(Excerpts from a dataset)
——————
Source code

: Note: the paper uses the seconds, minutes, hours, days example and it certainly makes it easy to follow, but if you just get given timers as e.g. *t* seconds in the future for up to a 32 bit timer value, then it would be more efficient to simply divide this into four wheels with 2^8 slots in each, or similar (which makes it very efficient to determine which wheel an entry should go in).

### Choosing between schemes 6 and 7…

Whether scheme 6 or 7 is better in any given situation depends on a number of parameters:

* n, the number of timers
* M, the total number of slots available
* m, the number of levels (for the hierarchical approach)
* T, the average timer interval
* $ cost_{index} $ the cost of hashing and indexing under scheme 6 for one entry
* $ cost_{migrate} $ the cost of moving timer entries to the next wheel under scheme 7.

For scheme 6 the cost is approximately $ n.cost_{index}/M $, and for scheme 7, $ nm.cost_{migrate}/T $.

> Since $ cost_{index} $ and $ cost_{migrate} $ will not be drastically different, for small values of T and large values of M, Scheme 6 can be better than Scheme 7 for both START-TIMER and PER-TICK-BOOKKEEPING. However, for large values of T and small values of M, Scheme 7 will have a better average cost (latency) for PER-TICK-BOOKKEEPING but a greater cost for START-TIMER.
——————
» WORK TO BE COMPLETED
Quote verbatim the lines between the one containing "number of timers" and the one containing "under scheme 7.", inclusive.

» RESPONSE TO THIS TASK
* n, the number of timers
* M, the total number of slots available
* m, the number of levels (for the hierarchical approach)
* T, the average timer interval
* $ cost_{index} $ the cost of hashing and indexing under scheme 6 for one entry
* $ cost_{migrate} $ the cost of moving timer entries to the next wheel under scheme 7.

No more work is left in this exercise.